The piece was written in Dresden, where Shostakovich was sent to write music for a film project in collaboration between the Soviets and East German filmmakers. In Dresden, Shostakovich was confronted with the horrific realities of the Holocaust, witnessing the city in its post-fascistic state and encountering the throbbing absence of the Jewish community. During the Nazi era, the Jewish community was reduced from well over 5,000 to less than 50 as a result of emigration but also vast deportation and murder. This absence and lingering pain would undoubtedly influence the immensely tragic quality of the Eighth Quartet. 

The work is highly personal, with its first performance reportedly bringing Dmitri to tears. Having exposed himself so fully and vulnerably, his Eighth Quartet serves as a direct look into his mind and soul, weary from war and societal repression. 

The Eighth Quartet consists of five interconnected movements: 

  1. Largo
  2. Allegro molto
  3. Allegretto
  4. Largo
  5. Largo

The first movement opens with the DSCH motif, which becomes the notes D-E flat-C-B. This motive is Shostakovich’s compositional signature, appearing in many of his works as a marker of a kind of self-memorialization. This theme is developed in a fugal fashion, slowly building momentum into the second movement. From the beginning of the Allegro molto, the second movement is relentless in its pacing, shifting the fugal theme between each instrument until hitting a dynamic climax in the middle of the movement that features a theme from Shostakovich’s Second Piano Trio. This theme is reminiscent of Jewish folk music, directly referencing the victims of the tragedy of the Second World War. The third movement continues on, slowing the pace and referring to a waltz-like rondo that shifts ambiguous between tonal areas, never fully settling and leaving the listener uneasy. The fourth movement explores self-quotations and existential questioning through the use of the Dies Irae, a well known funeral march, followed by a Russian funeral anthem and closing with a Russian revolutionary song and a self-quotation of an aria from his first highly criticized opera, Lady Macbeth of of Mtsensk. The quartet ends with a furious, fugal elegy that ties together the opening DSCH motif with the momentum built up throughout the fourth movement. 

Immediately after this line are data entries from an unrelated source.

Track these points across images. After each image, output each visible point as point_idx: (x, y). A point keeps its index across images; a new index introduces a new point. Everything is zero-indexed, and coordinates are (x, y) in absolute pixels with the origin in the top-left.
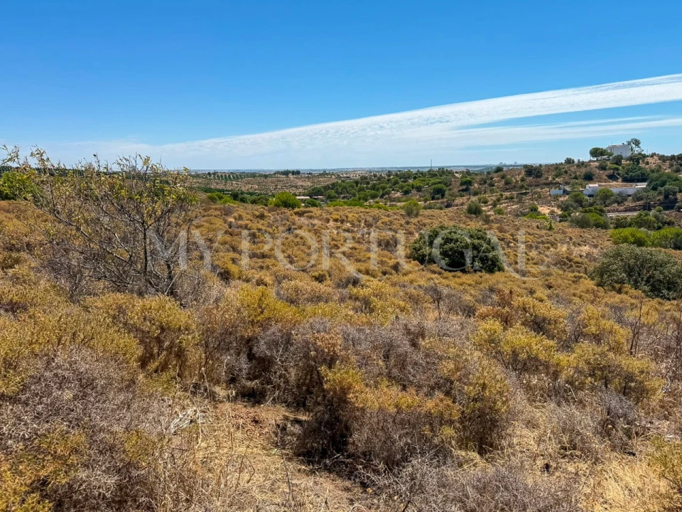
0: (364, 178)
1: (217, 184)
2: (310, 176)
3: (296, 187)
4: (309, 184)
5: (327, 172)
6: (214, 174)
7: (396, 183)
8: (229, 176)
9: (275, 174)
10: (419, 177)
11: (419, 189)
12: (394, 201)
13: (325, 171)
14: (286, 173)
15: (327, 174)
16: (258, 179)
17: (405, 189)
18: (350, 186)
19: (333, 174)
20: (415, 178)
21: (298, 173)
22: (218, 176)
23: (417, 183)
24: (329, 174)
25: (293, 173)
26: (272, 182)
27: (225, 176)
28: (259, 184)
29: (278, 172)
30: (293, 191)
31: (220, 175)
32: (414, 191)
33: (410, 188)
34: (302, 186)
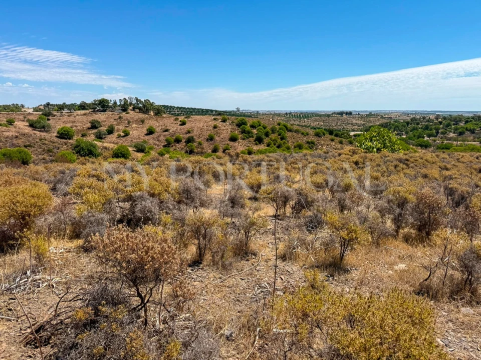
0: (413, 120)
1: (294, 121)
2: (360, 116)
3: (352, 124)
4: (362, 122)
5: (373, 113)
6: (290, 114)
7: (449, 125)
8: (300, 115)
9: (333, 114)
10: (471, 121)
11: (472, 131)
12: (450, 140)
13: (370, 113)
14: (341, 113)
15: (372, 115)
16: (323, 118)
17: (460, 130)
18: (403, 126)
19: (377, 115)
20: (467, 122)
21: (350, 113)
22: (292, 115)
23: (469, 126)
24: (374, 115)
25: (347, 113)
26: (333, 120)
27: (297, 115)
28: (324, 121)
29: (335, 113)
30: (350, 127)
31: (294, 114)
32: (467, 133)
33: (465, 130)
34: (357, 124)
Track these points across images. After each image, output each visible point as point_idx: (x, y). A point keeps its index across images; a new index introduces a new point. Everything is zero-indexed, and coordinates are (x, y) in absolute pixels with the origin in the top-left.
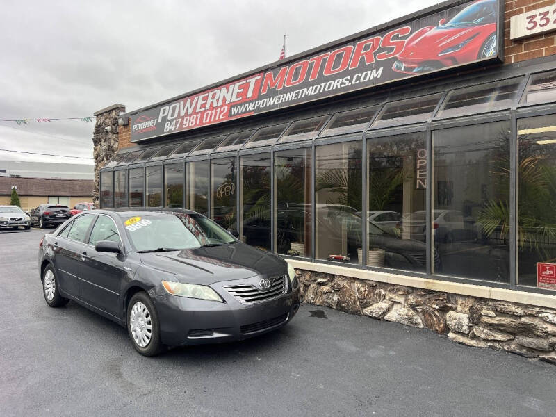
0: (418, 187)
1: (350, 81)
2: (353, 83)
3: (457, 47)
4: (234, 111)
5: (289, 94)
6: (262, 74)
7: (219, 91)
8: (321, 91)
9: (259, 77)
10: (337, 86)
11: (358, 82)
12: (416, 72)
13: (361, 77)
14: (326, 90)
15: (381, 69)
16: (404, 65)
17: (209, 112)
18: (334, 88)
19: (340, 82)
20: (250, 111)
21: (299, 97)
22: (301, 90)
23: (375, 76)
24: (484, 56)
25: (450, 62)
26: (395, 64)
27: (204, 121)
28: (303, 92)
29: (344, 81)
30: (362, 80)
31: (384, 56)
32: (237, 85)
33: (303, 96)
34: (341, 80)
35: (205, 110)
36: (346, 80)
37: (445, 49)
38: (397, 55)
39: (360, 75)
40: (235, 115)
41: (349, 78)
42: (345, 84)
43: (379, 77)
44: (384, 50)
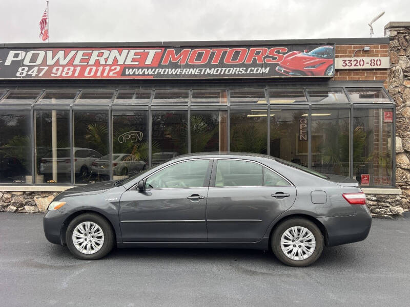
0: (301, 139)
1: (246, 71)
2: (248, 72)
3: (314, 67)
4: (129, 72)
5: (191, 69)
6: (163, 49)
7: (108, 52)
8: (222, 73)
9: (160, 51)
10: (235, 72)
11: (251, 73)
12: (291, 75)
13: (253, 70)
14: (226, 73)
15: (268, 69)
16: (283, 69)
17: (94, 68)
18: (233, 73)
19: (238, 70)
20: (148, 75)
21: (202, 73)
22: (204, 69)
23: (264, 71)
24: (327, 75)
25: (310, 73)
26: (278, 68)
27: (86, 74)
28: (205, 70)
29: (241, 70)
30: (254, 72)
31: (270, 61)
32: (132, 52)
33: (206, 73)
34: (238, 69)
35: (88, 65)
36: (243, 69)
37: (308, 66)
38: (279, 63)
39: (253, 68)
40: (129, 75)
41: (245, 69)
42: (242, 72)
43: (267, 72)
44: (270, 57)
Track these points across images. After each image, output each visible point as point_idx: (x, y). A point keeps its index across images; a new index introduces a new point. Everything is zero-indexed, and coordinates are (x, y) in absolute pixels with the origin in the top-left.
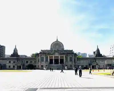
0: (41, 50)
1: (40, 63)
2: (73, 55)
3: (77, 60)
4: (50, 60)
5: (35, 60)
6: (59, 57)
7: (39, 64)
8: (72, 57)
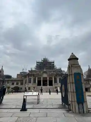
0: (29, 71)
5: (22, 82)
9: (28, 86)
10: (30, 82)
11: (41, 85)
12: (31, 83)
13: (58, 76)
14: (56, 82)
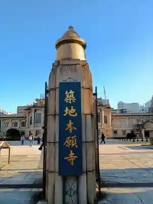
0: (37, 100)
1: (33, 125)
3: (112, 119)
5: (24, 121)
7: (32, 128)
8: (99, 113)
9: (35, 128)
10: (39, 121)
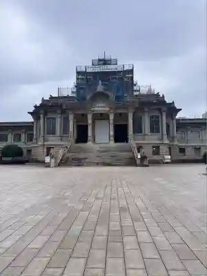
0: (51, 98)
2: (164, 109)
4: (79, 127)
5: (31, 132)
6: (112, 117)
7: (40, 143)
8: (158, 117)
9: (46, 143)
10: (52, 131)
11: (86, 141)
12: (53, 133)
13: (146, 109)
14: (138, 129)
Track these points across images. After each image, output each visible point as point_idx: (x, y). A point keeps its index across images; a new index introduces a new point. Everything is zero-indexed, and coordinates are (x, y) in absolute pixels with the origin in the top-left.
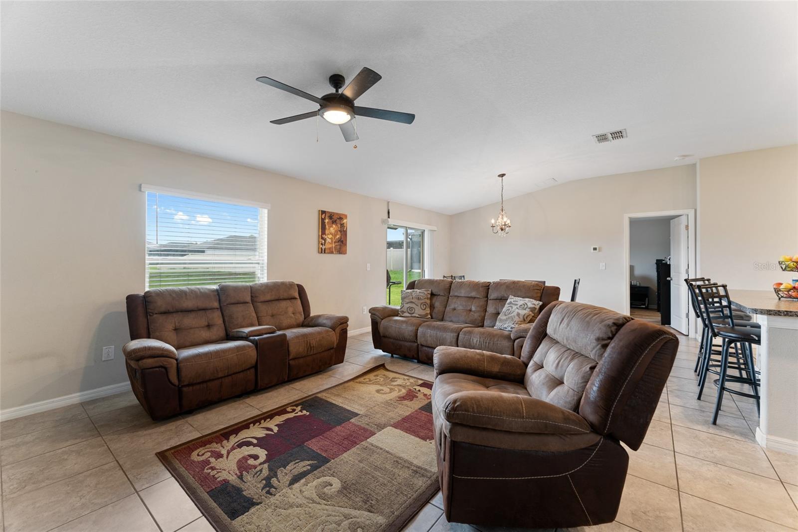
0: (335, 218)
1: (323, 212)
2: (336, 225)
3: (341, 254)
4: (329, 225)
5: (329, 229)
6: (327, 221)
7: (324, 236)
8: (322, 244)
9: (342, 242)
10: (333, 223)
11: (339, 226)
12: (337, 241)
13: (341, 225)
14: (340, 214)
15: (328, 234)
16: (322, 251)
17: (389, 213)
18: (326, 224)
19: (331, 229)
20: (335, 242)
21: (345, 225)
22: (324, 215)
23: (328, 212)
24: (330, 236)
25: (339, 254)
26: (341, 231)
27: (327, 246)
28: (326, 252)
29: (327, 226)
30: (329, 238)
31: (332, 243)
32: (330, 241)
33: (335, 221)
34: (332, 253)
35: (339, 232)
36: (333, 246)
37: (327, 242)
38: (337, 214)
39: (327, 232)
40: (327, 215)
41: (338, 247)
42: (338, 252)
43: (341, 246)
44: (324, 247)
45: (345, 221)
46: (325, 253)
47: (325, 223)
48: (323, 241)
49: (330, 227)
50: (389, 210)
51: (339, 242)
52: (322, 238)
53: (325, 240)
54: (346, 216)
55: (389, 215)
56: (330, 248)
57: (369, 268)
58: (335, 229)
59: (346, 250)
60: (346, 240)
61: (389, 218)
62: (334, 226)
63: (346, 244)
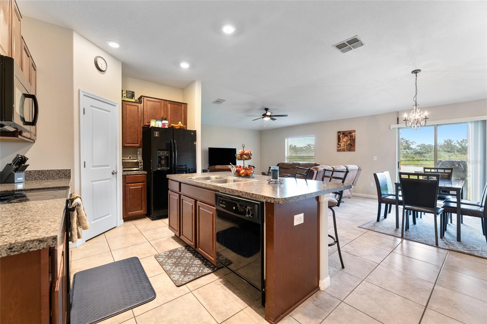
0: (346, 134)
1: (339, 132)
3: (351, 151)
4: (343, 137)
6: (341, 136)
7: (339, 143)
8: (338, 147)
9: (351, 145)
10: (345, 136)
11: (349, 137)
13: (351, 136)
14: (350, 131)
15: (342, 142)
17: (398, 119)
18: (341, 137)
19: (344, 139)
20: (346, 146)
21: (354, 136)
22: (340, 133)
23: (342, 131)
24: (344, 143)
25: (350, 151)
26: (350, 140)
27: (341, 148)
28: (341, 151)
29: (341, 139)
31: (344, 146)
32: (343, 145)
33: (347, 135)
34: (345, 151)
35: (349, 140)
36: (345, 147)
37: (341, 146)
38: (348, 131)
39: (341, 141)
40: (341, 133)
41: (349, 148)
42: (348, 150)
43: (351, 147)
44: (339, 149)
45: (353, 134)
46: (340, 151)
47: (340, 137)
48: (339, 146)
49: (343, 139)
50: (398, 118)
51: (349, 145)
52: (338, 144)
53: (340, 145)
54: (354, 131)
55: (398, 121)
56: (343, 149)
57: (375, 158)
58: (347, 139)
59: (355, 149)
60: (355, 144)
61: (398, 124)
62: (346, 138)
63: (354, 146)
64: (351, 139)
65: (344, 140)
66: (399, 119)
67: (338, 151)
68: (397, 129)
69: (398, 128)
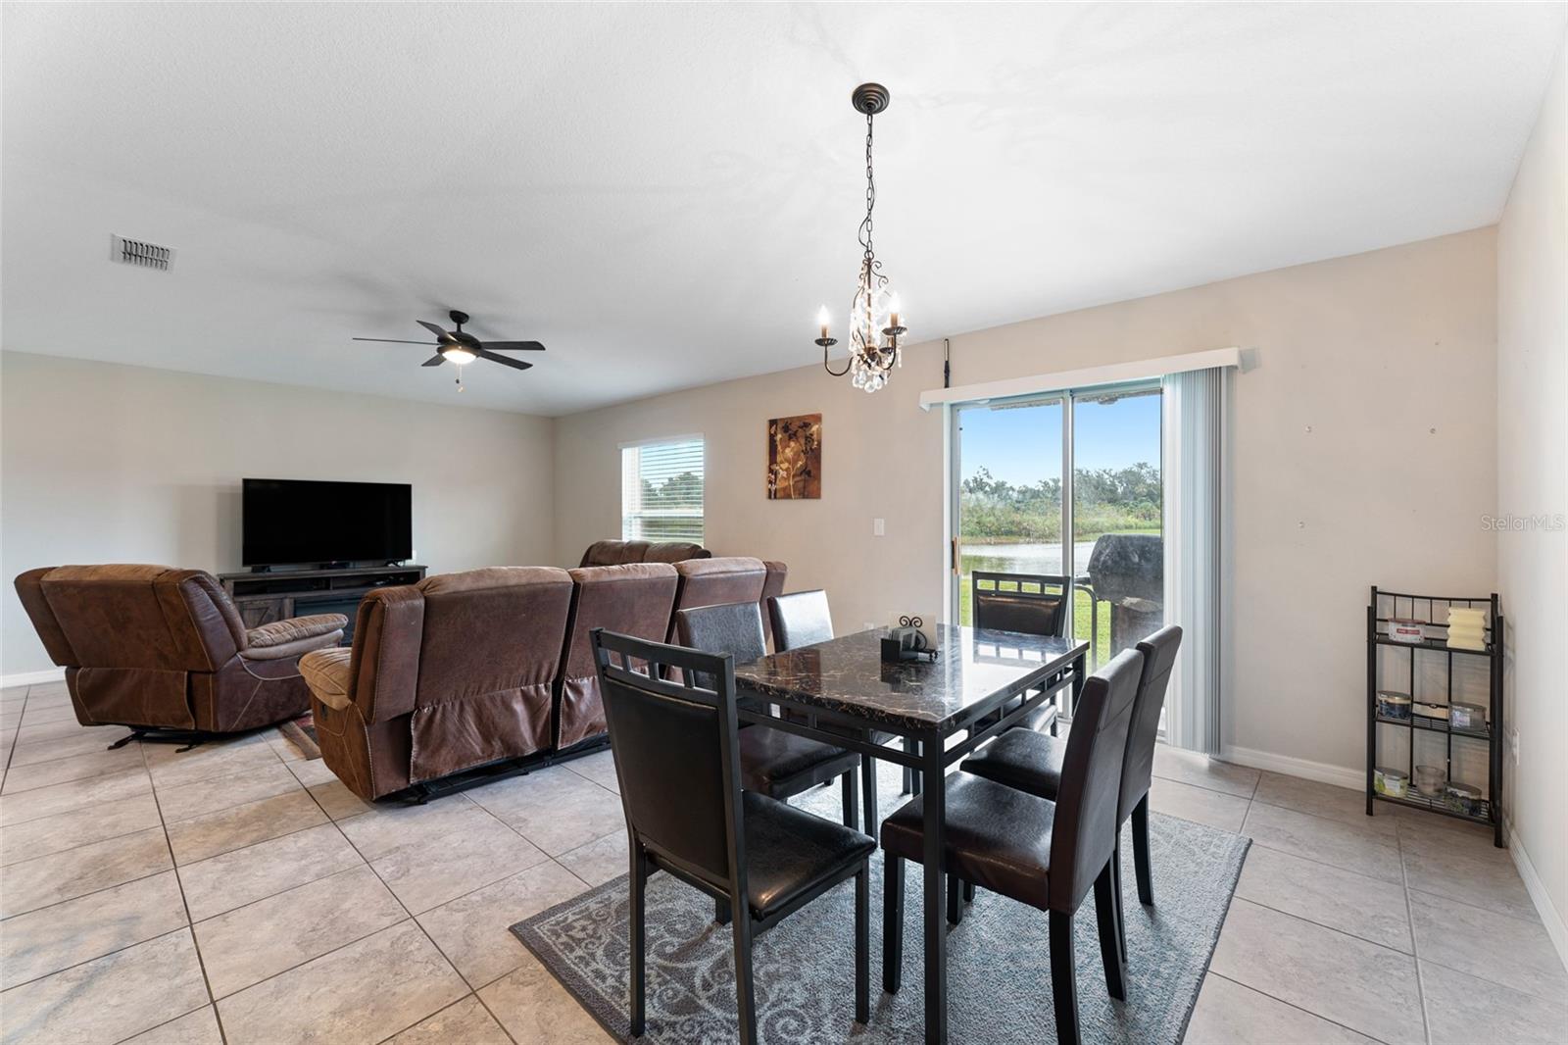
0: (794, 428)
1: (773, 423)
2: (797, 440)
3: (808, 497)
4: (784, 444)
5: (783, 452)
6: (779, 436)
7: (775, 467)
8: (771, 482)
9: (809, 473)
10: (790, 438)
11: (803, 441)
12: (798, 473)
13: (806, 438)
14: (804, 417)
15: (782, 462)
16: (772, 495)
17: (947, 371)
18: (778, 443)
19: (787, 450)
20: (794, 476)
21: (815, 436)
22: (775, 427)
23: (781, 419)
24: (785, 465)
25: (804, 498)
26: (805, 452)
27: (780, 484)
28: (778, 496)
29: (779, 448)
30: (782, 469)
31: (788, 479)
32: (784, 474)
33: (795, 434)
34: (788, 496)
35: (802, 454)
36: (791, 483)
37: (779, 476)
38: (799, 418)
39: (779, 459)
40: (780, 425)
41: (801, 485)
42: (799, 494)
43: (807, 481)
44: (774, 487)
45: (815, 428)
46: (775, 497)
47: (775, 441)
48: (773, 477)
49: (784, 448)
50: (947, 363)
51: (801, 474)
52: (771, 471)
53: (776, 474)
54: (818, 418)
55: (947, 378)
56: (784, 489)
57: (880, 528)
58: (795, 450)
59: (819, 489)
60: (819, 468)
61: (947, 386)
62: (792, 444)
63: (818, 478)
64: (808, 448)
65: (789, 453)
66: (951, 369)
67: (770, 497)
68: (946, 410)
69: (952, 405)
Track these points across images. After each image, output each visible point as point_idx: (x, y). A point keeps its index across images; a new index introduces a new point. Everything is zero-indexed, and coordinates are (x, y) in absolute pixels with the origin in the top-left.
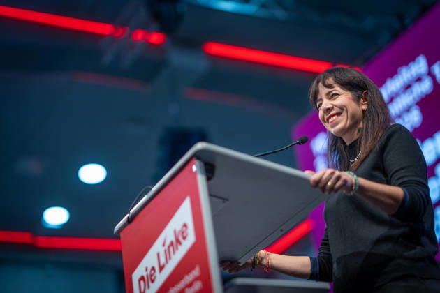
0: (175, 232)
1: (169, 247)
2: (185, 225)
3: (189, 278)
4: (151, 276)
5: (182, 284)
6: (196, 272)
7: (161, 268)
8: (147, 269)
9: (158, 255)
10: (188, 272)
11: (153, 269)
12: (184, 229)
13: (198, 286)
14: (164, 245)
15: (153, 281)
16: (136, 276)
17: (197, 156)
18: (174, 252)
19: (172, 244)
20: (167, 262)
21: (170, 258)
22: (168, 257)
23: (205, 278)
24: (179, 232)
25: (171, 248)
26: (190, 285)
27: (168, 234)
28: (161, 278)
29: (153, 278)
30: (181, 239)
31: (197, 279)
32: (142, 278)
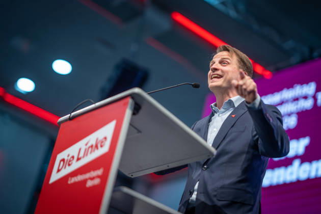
0: (97, 139)
1: (89, 147)
2: (105, 138)
3: (94, 174)
4: (70, 161)
5: (87, 176)
6: (99, 172)
7: (78, 159)
8: (68, 156)
9: (80, 150)
10: (94, 169)
11: (73, 157)
12: (104, 140)
13: (97, 181)
14: (86, 145)
15: (69, 165)
16: (60, 157)
17: (132, 96)
18: (91, 153)
19: (92, 146)
20: (84, 157)
21: (87, 155)
22: (86, 154)
23: (104, 178)
24: (100, 141)
25: (90, 149)
26: (92, 179)
27: (92, 139)
28: (76, 165)
29: (70, 163)
30: (99, 145)
31: (98, 177)
32: (63, 160)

The Eighth Quartet has been argued as being incredibly self-referential and this personal nature becomes highly evocative. However, even amidst the tragedy, the piece has a thread of irony, almost as if Shostakovich is laughing at his own misery. He understands his own suffering and he holds it under control, closely, secretly. A self-referential kind of irony is created wherein he exaggerates dynamics, instrumentation and fugal forms in order to create a satirical version of his own suffering. Dmitri Shostakovich was no stranger to surviving through difficult times and as a result often walked the line, throughout his composition, between laughter and tears.